Самвел - страница 89
— На том же суде, государь, — продолжал Драстамат, — Шапух обратился ко мне со словами: «Драстамат, тебе я обязан своей жизнью. Ты меня спас от позорного плена. Проси награды, славы, почета, власти, богатства. Клянусь священной памятью моих предков, что попросишь, то и получишь!» Но я не попросил ни богатства, ни власти, государь, я лишь потребовал, чтобы мне дали право отправиться в крепость Ануш и повидать моего царя…
— И тебе разрешили?
— Да, государь, Шапух не ожидал, что я буду просить о такой награде. Когда я сообщил ему о своем желании, он ударил руками по своим коленям и с раскаянием сказал: «Ты просишь о невозможном, Драстамат, персидский закон не только запрещает посещать заключенных в крепости Ануш, но даже упоминать о них. Проси о чем-либо другом. Моя казна полна золота и драгоценностей, народы и племена подчинены моей власти. Какую из стран ты захочешь, ту и отдам». Но я повторил свою просьбу. Так как он при всех поклялся, то не мог отступить.
На мрачном лице узника появилась горькая улыбка.
— Давно ли он стал держать свое слово? Он и мне клялся… И мне давал многие обещания. Перстнем с изображением вепря[49] припечатал он соль и послал мне. Это по законам персидских царей самая верная клятва. Он пригласил меня заключить договор любви и дружбы и миром вернуть меня в мою страну. Но вместо этого отправил меня вот сюда…
Голос его задрожал от волнения. После минутного молчания он снова обратился к Драстамату:
— Хвалю тебя, Драстамат, за самопожертвование. Ты всегда был верен своему царю. Твой поступок я буду считать венцом всех многочисленных жертв, которыми ты много раз доказывал высокие достоинства своей души. Воздаю славу всевышнему, — я только теперь уверен, что он не совсем еще покинул меня. Я нуждался в человеке из моей страны, и он послал мне тебя.
Драстамат, воодушевленный словами царя, сообщил, что он явился в крепость с указом Шапуха, который давал ему право устроить своего государя так, как подобает парю, и всячески облегчить его участь.
— Это мало утешает меня, Драстамат, — печально ответил узник. — Мне теперь безразлично, спать ли на этой вот соломе или на мягкой постели… Мне все равно, пить ли воду из этого полуразбитого черепичного сосуда или из золотого стакана.

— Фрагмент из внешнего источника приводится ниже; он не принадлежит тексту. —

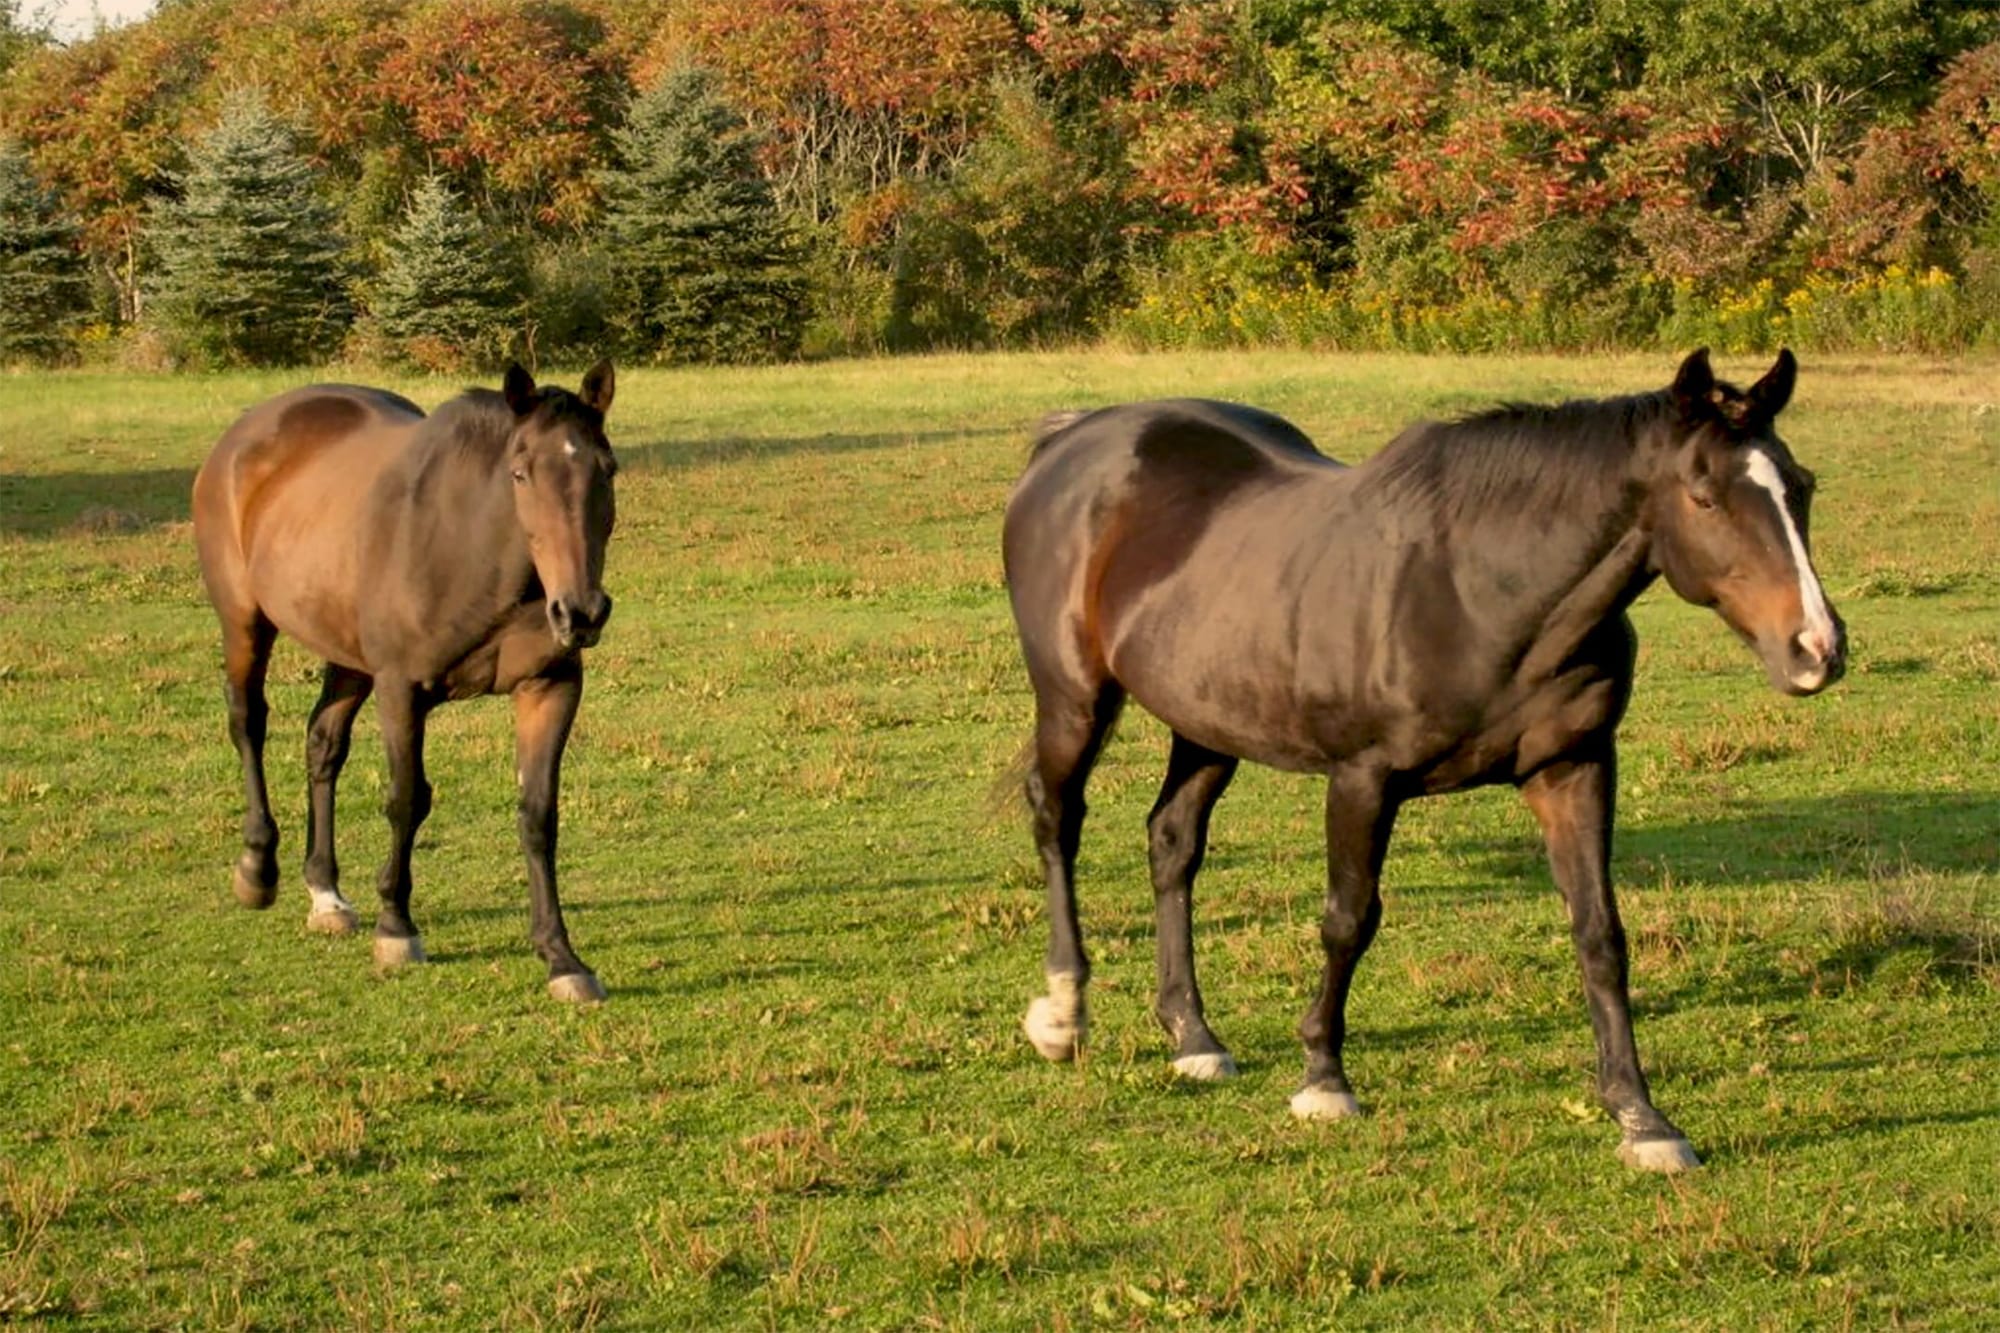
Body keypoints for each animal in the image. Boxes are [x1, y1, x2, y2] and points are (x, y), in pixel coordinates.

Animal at [192, 363, 620, 1002]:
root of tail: (244, 433)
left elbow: (539, 815)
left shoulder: (551, 687)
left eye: (606, 470)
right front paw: (396, 929)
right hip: (245, 621)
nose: (581, 612)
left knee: (323, 745)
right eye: (521, 472)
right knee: (248, 723)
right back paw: (257, 868)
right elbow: (406, 799)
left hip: (347, 655)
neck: (471, 552)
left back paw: (326, 894)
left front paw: (562, 958)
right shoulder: (400, 690)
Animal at [1001, 349, 1844, 1171]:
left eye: (1800, 486)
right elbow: (1348, 919)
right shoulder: (1363, 779)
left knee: (1172, 843)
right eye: (1704, 497)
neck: (1477, 590)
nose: (1817, 648)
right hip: (1074, 698)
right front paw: (1324, 1078)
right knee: (1058, 819)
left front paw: (1642, 1117)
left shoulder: (1573, 769)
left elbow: (1600, 935)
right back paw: (1063, 1010)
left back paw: (1193, 1035)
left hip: (1206, 719)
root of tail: (1073, 440)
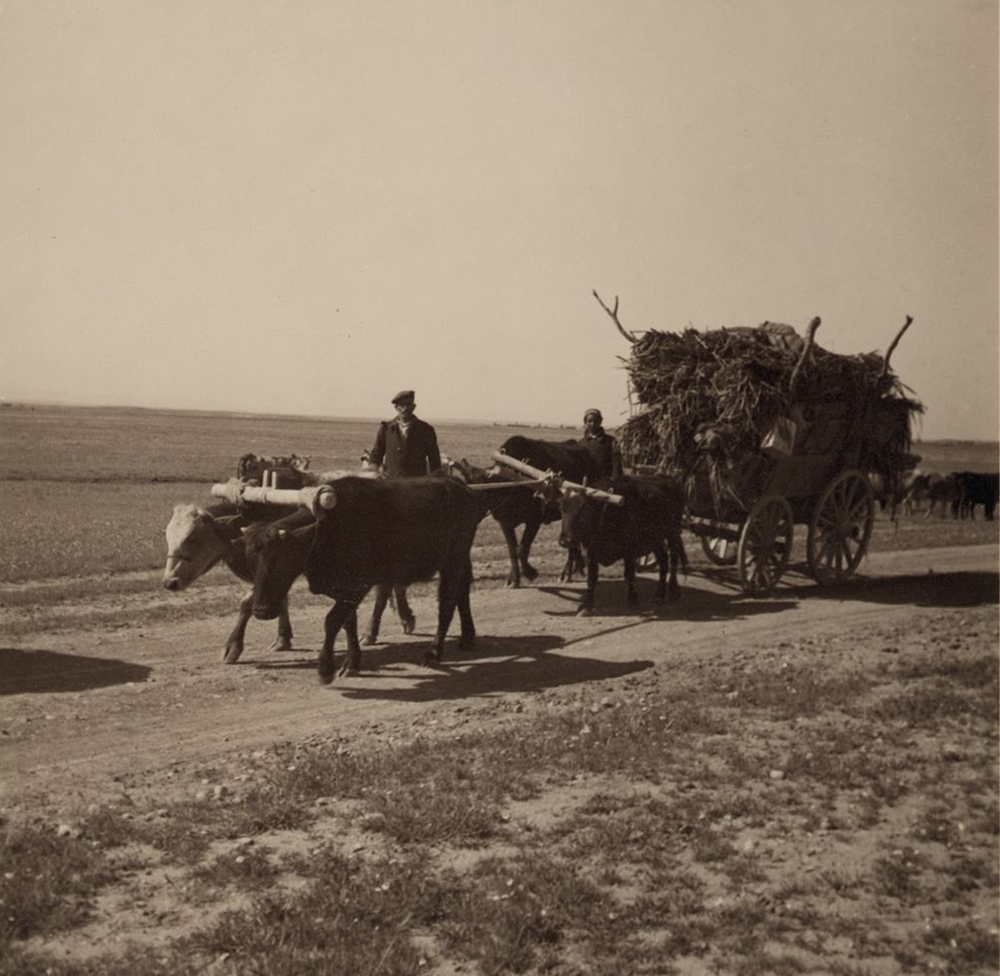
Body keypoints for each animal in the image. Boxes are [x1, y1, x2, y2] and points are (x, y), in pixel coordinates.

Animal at [556, 474, 688, 616]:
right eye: (561, 509)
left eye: (582, 511)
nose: (565, 540)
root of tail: (668, 478)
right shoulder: (591, 551)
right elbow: (591, 579)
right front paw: (587, 606)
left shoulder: (629, 551)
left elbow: (629, 576)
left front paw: (632, 601)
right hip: (656, 539)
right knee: (663, 560)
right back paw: (659, 595)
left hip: (673, 533)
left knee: (674, 559)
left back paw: (674, 590)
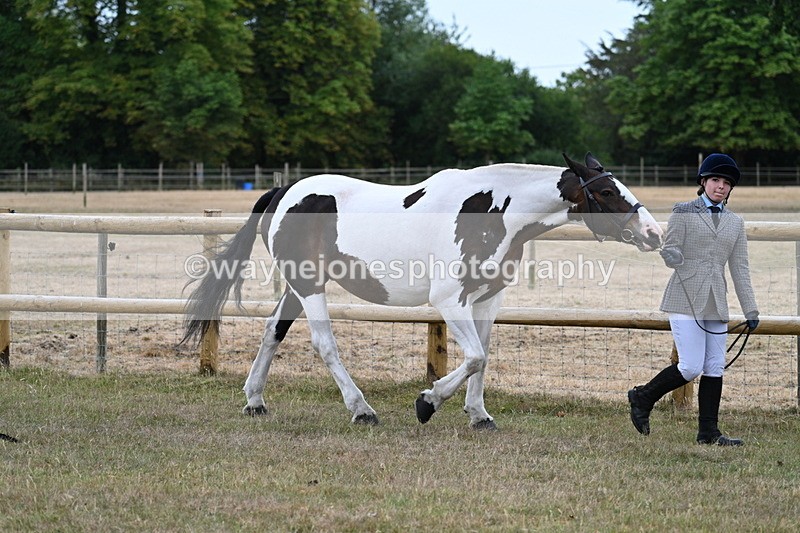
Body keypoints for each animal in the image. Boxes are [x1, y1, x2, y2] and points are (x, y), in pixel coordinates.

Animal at [183, 153, 663, 429]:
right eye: (607, 190)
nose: (653, 234)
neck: (492, 211)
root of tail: (284, 191)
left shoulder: (487, 298)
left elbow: (484, 356)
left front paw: (479, 415)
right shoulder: (449, 300)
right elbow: (474, 357)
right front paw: (428, 402)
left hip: (298, 285)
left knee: (272, 332)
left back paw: (255, 401)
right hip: (309, 285)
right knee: (324, 344)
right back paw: (362, 410)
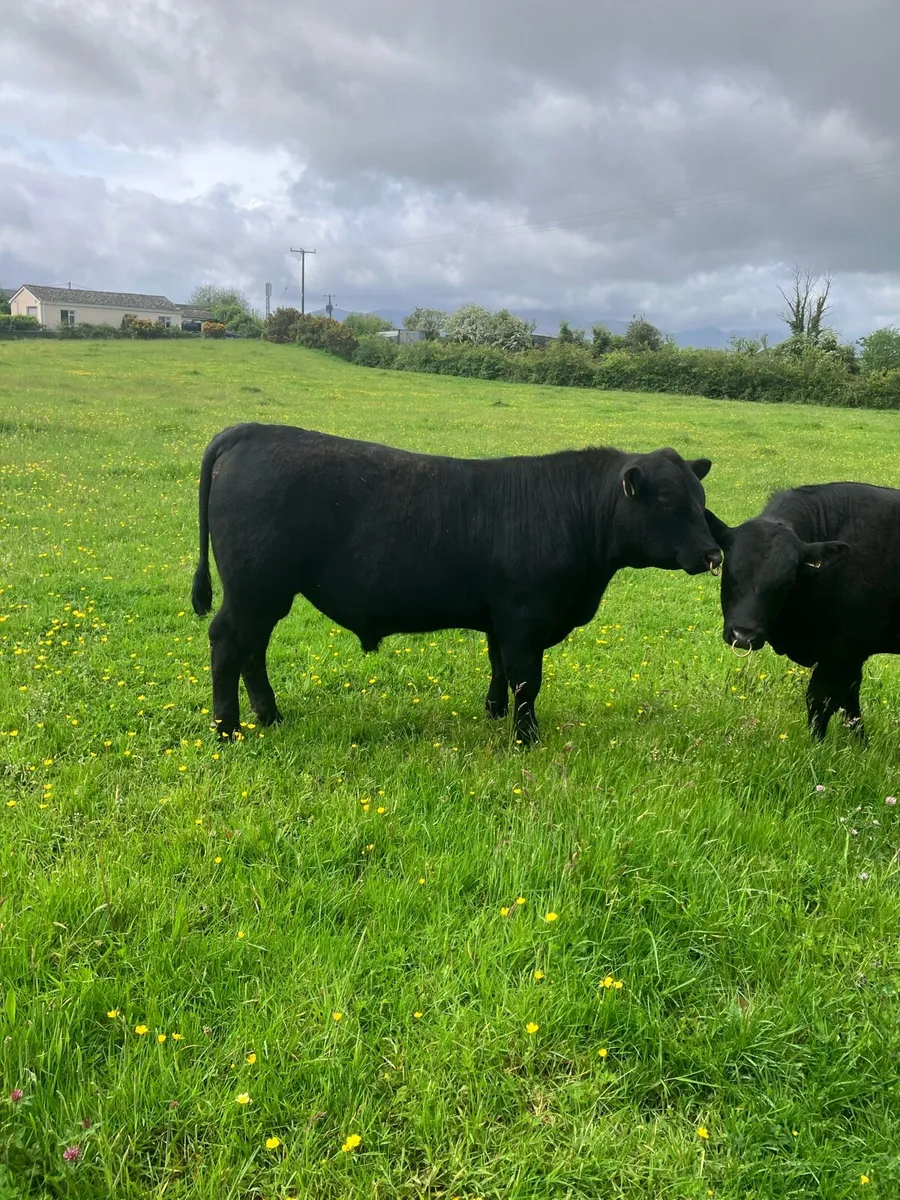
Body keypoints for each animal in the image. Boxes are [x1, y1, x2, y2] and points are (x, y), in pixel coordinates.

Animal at [191, 423, 722, 743]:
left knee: (252, 650)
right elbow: (527, 679)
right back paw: (228, 729)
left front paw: (494, 713)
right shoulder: (524, 618)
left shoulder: (500, 617)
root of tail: (252, 432)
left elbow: (499, 667)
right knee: (229, 644)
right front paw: (526, 737)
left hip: (263, 594)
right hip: (255, 589)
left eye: (701, 498)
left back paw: (269, 716)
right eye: (668, 501)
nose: (713, 554)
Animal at [705, 481, 900, 739]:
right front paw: (860, 742)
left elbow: (820, 700)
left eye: (787, 581)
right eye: (729, 571)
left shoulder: (843, 651)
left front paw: (817, 744)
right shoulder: (850, 657)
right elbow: (849, 702)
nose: (743, 635)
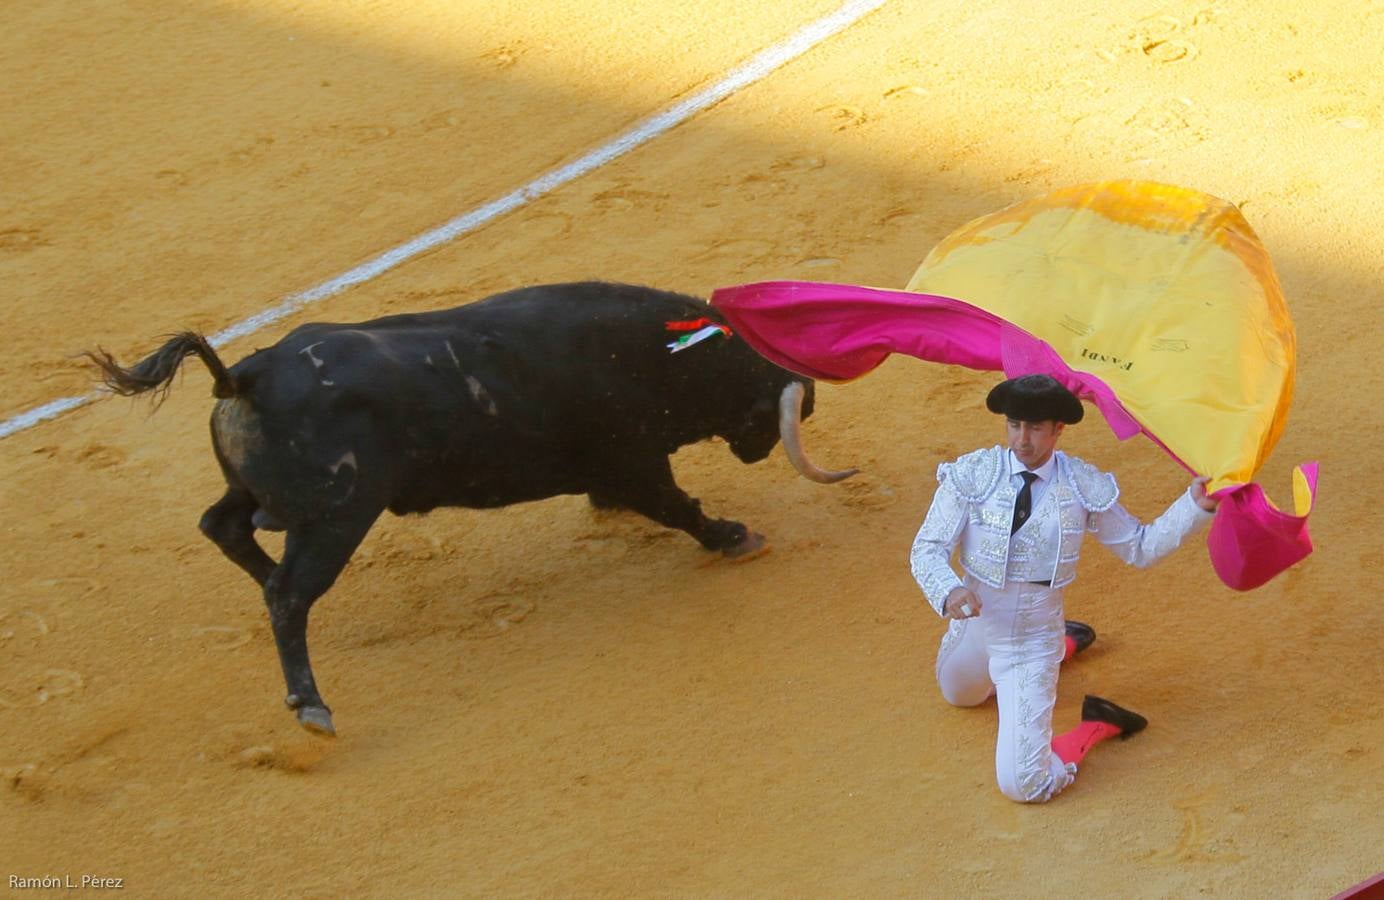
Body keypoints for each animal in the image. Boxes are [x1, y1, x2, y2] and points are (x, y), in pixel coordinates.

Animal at [89, 282, 852, 736]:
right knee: (287, 592)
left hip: (273, 502)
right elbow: (678, 508)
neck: (655, 354)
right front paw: (733, 535)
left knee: (225, 529)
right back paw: (311, 704)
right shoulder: (633, 460)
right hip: (338, 517)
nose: (810, 397)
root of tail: (245, 375)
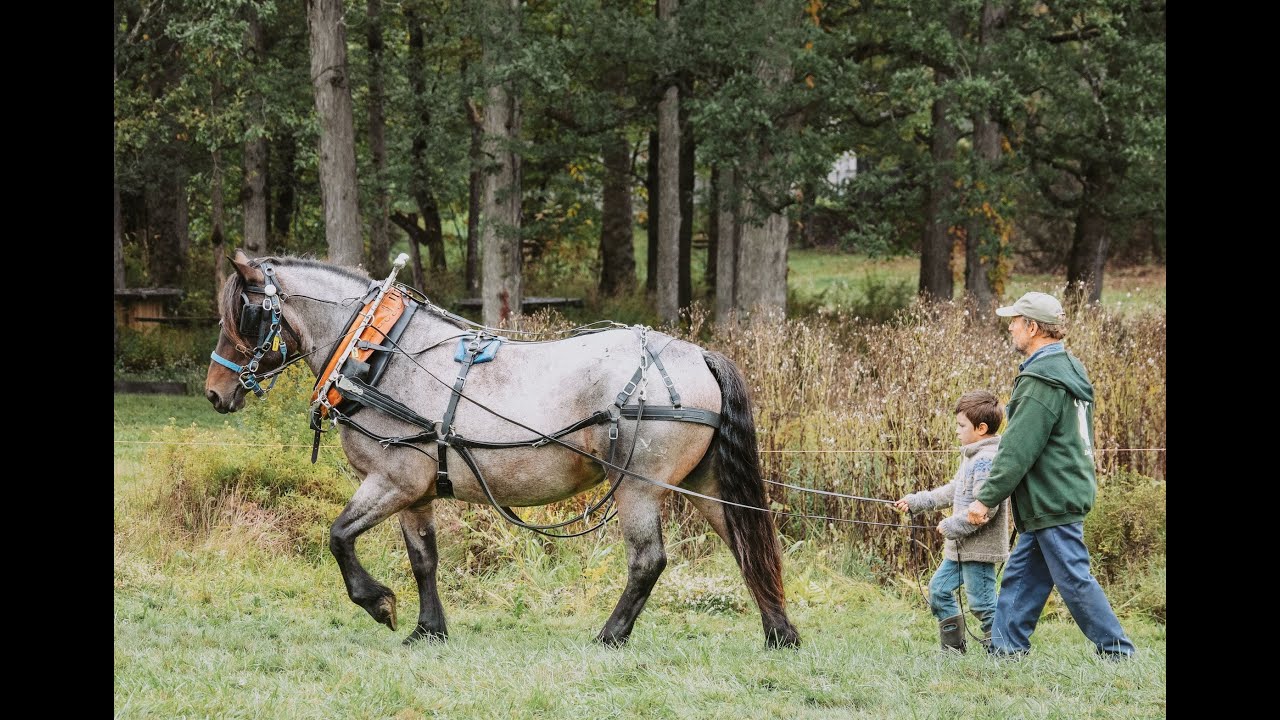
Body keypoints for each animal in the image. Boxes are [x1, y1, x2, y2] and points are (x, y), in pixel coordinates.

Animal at [204, 250, 800, 648]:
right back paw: (780, 633)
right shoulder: (416, 491)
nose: (215, 391)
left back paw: (610, 636)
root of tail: (698, 355)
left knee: (648, 561)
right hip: (704, 483)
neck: (375, 353)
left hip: (637, 486)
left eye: (246, 315)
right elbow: (424, 559)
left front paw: (378, 603)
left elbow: (338, 537)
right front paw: (428, 629)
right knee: (747, 546)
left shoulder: (391, 481)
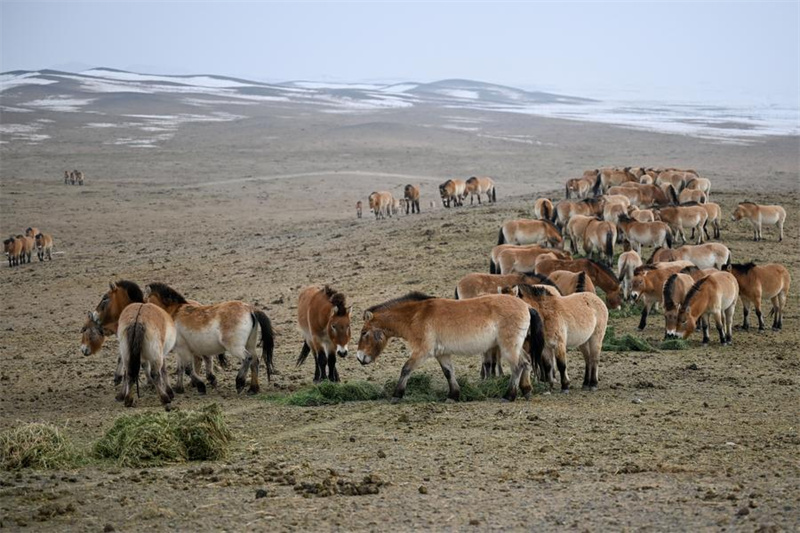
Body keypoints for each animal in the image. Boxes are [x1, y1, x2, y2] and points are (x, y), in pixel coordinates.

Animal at [145, 282, 275, 395]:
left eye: (145, 301)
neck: (175, 312)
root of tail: (250, 309)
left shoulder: (182, 349)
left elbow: (187, 369)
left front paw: (201, 386)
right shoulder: (181, 350)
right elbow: (181, 368)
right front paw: (179, 388)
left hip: (235, 347)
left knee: (247, 358)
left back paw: (240, 383)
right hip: (250, 344)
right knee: (254, 361)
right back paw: (253, 389)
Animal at [356, 292, 543, 402]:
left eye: (364, 332)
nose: (359, 358)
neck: (416, 315)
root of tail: (526, 306)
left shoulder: (422, 352)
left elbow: (406, 369)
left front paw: (397, 395)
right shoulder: (442, 354)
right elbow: (448, 372)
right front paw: (453, 395)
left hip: (508, 347)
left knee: (518, 366)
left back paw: (509, 396)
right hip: (515, 346)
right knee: (526, 362)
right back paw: (526, 390)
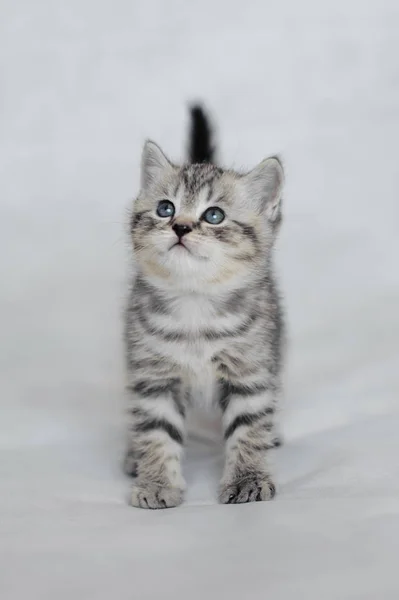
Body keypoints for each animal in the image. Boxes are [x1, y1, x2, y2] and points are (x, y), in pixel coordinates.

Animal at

Не ужасное существование, не телесные муки терзают меня — мне не дает покоя мысль о том, что, пока я сижу здесь в заточении, моя заброшенная страна отдана на растерзание врагам.
Последние слова так растрогали Драстамата, что он от волнения не мог вымолвить ни слова. Узник спросил:
— Чего же ты молчишь, Драстамат? Скажи, что знаешь о нашей стране, что намерен предпринять Шапух, о чем думают нахарары? Хотя ты и приехал из Тизбона, все же, должно быть, слыхал о многом и немалое знаешь!
Драстамат, правда, о многом слыхал и многое знал. Но разве мог он рассказать обо всем этом царю? Он ждал вопросов.
— Кто командует моими войсками?
— Мушег Мамиконян, государь.
Что-то вроде радости озарило печальное лицо царя.
Обернувшись к мертвой фигуре, стоявшей в углу, он воскликнул:
— Слышишь, Мамиконян тер, сын твой — спарапет моих войск. Я уверен, что храбрый сын храброго отца оправдает честь своего рода. Я помню его еще юнцом, когда он только учился ездить верхом. Я встречал его несколько раз на состязаниях, видел и в боях, когда он был молодым человеком. С детства звезда отваги сияла на его челе. Он был горд и самонадеян, как его отец. Когда однажды я ему сказал: «Я хочу назначить тебя наблюдателем над дворцовой птицей», — он обиделся, и глаза его наполнились слезами. Ему было тогда едва двенадцать лет.
Отец, казалось, слышал похвалы своему сыну; его мрачное, полное угрозы лицо как будто говорило: «Месть за кровь отца вдохновит Мушега, и он будет недостоин своих предков, если не набьет сотню персидских военачальников травой и не пошлет в виде подарка подлому Шапуху…»
Узник продолжал расспросы:
— Где теперь армянская царица?
— Она в крепости Артагерс, государь. В ее распоряжении двенадцать тысяч отборного войска.
— А мой сын?
— Все еще в Византии у императора, государь.
— Отчего его не призовут нахарары? Почему его оставили там?